Yine tasarıda Yargıtayla ilgili bir düzenleme bulunmaktadır. O da Yargıtay Büyük Genel Kurulu tarafından Yargıtay iş bölümünün, daire sayısının ve görev düzenlemesinin yapılmasının sağlanması hususudur. Yargıtay da hâlihazırda 23 hukuk dairesi, 15 ceza dairesi bulunmaktadır. 23 hukuk dairesindeki dosya sayısı –Yargıtay dan aldığımız bilgiye göre- 136 bin, 15 ceza dairesindeki dosya sayısı 385 bindir. 23 hukuk dairesindeki iş yükü diğer 15 ceza dairesindeki iş yükünün yarısı kadardır. Dolayısıyla, bu da daireler arasında altından kalkılamayacak yükte dosya sayısının oluşmasına sebebiyet vermektedir.
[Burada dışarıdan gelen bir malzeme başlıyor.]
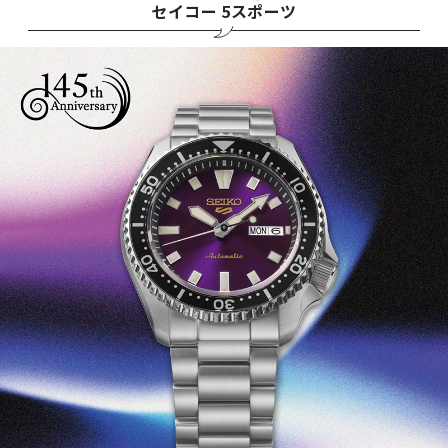
セイコー 5スポーツ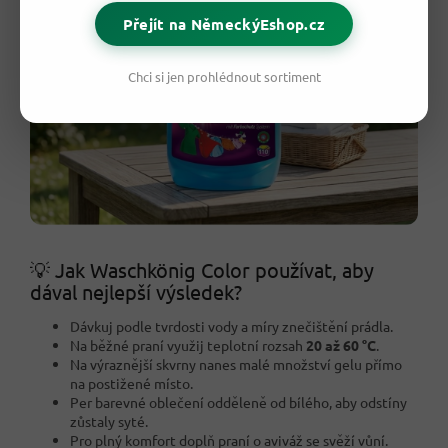
Přejít na NěmeckýEshop.cz
Chci si jen prohlédnout sortiment
💡 Jak Waschkönig Color používat, aby
dával nejlepší výsledek?
Dávkuj podle tvrdosti vody a míry znečištění prádla.
Na běžné praní využij teplotní rozsah
20 až 60 °C
.
Na výraznější skvrny nanes malé množství gelu přímo
na postižené místo.
Per barevné oblečení odděleně od bílého, aby odstíny
zůstaly syté.
Pro plný komfort doplň praní o aviváž se svěží vůní.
Bununla ilgili iş bölümü ve görev dağılımının Yargıtay Büyük Genel Kuruluna bırakılması hususu da yine tasarıyla düzenlenmek suretiyle dosyaların daha çabuk, daha seri bir şekilde ele alınması, incelenerek karara bağlanması hususu düzenlenmektedir. Nihayetinde yapılan düzenlemeler toplumumuzun ihtiyacına dönük, ihtiyacına karşılık verecek düzenlemelerdir. Yerindedir. Vatandaşlarımızın hayatlarını kolaylaştırmaya dönük ve toplumun güvenini, barışını ve huzurunu sağlamaya dönük düzenlemelerdir. Tasarının lehinde oy kullanacağımı bildiriyor, milletimize hayırlı olmasını diliyorum” dedi.